- _RECORDS TO USE_
┏━━
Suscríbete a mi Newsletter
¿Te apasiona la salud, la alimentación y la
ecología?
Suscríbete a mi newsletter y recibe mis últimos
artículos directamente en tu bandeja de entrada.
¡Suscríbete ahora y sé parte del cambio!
┗━━
- _WHAT THE EXERCISE ASKS_
Whenever the string "Suscríbete" occurs in a line of the entries above, copy that line.

- _ANSWER TO THIS EXERCISE_
Suscríbete a mi Newsletter
Suscríbete a mi newsletter y recibe mis últimos
¡Suscríbete ahora y sé parte del cambio!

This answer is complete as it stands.